## Task directions
Going through the data below, copy out each line where the word "Table" shows up.

## Task material
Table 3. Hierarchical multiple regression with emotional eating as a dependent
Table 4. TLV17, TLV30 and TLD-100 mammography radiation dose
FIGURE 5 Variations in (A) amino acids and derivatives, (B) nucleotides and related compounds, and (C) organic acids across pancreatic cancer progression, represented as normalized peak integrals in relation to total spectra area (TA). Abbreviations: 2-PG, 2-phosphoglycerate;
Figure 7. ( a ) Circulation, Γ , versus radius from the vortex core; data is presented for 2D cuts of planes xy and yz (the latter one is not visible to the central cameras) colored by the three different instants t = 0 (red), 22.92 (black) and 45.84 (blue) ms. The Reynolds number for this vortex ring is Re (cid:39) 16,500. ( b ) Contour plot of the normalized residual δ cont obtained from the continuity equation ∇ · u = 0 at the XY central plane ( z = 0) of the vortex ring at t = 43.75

--

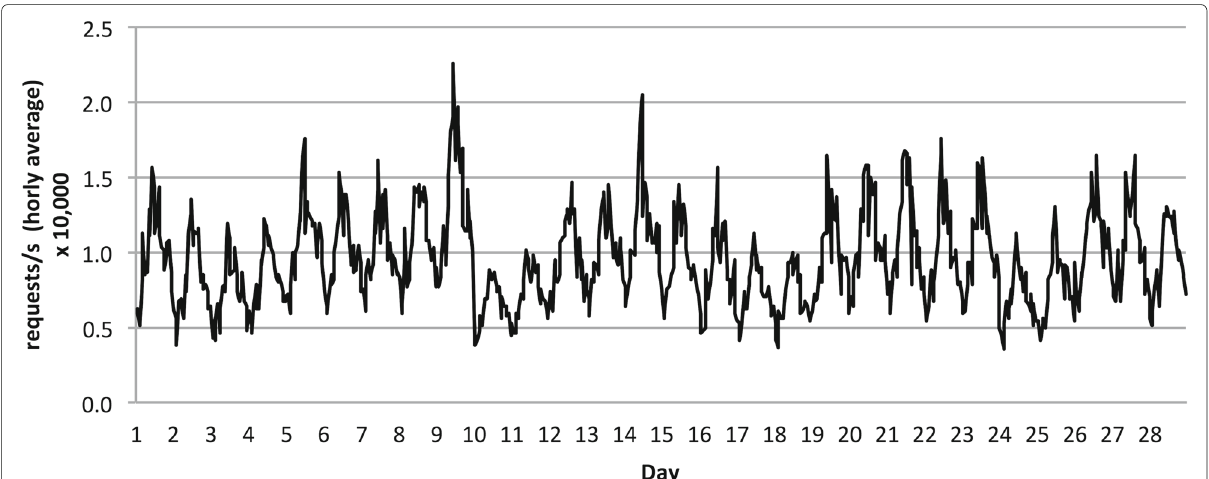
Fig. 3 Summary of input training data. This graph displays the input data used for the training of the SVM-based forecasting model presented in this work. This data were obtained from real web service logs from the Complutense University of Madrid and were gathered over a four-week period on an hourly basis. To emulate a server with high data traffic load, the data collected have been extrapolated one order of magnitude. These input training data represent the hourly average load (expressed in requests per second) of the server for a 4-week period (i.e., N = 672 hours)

--

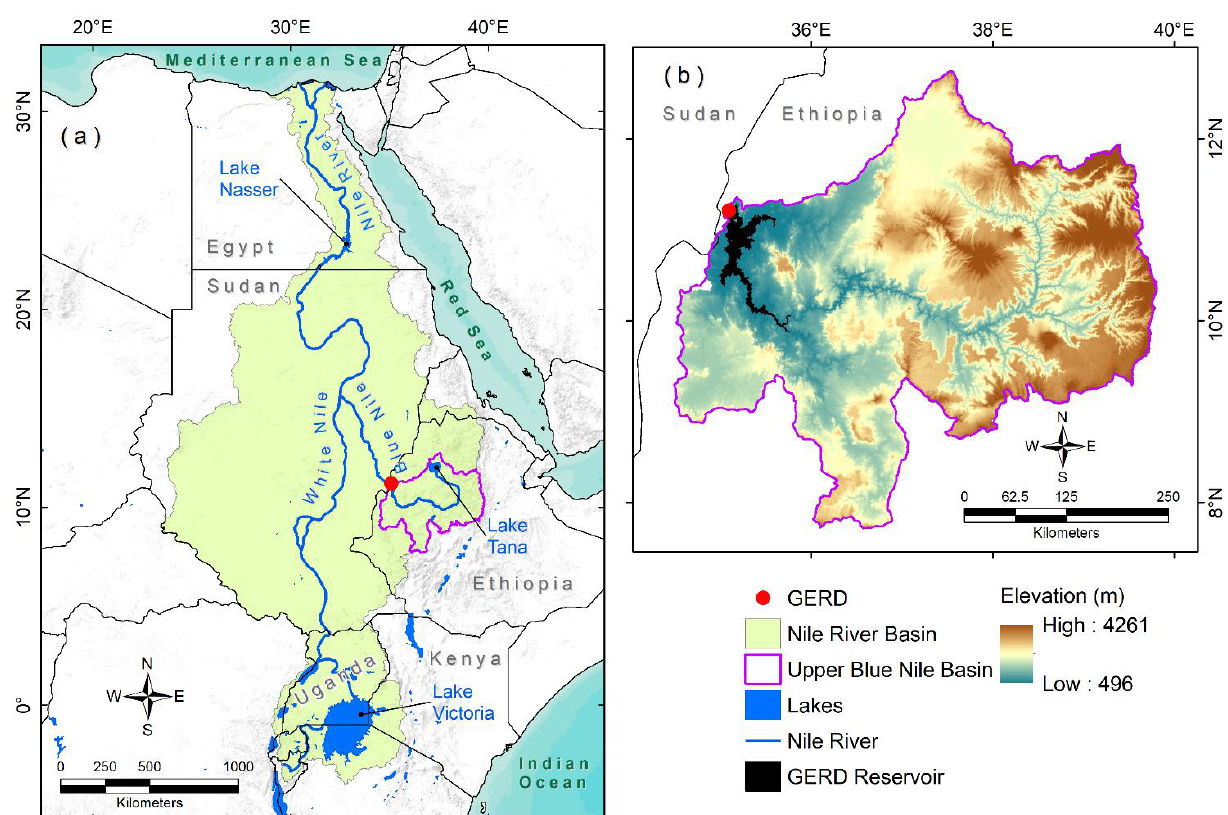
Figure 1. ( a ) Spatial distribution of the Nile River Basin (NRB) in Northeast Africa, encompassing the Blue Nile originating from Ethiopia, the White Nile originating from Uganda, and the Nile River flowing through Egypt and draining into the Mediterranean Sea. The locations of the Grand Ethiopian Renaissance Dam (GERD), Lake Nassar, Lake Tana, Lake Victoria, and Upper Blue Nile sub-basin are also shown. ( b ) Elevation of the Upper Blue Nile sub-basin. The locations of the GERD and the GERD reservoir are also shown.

## Answer space
Table 3. Hierarchical multiple regression with emotional eating as a dependent
Table 4. TLV17, TLV30 and TLD-100 mammography radiation dose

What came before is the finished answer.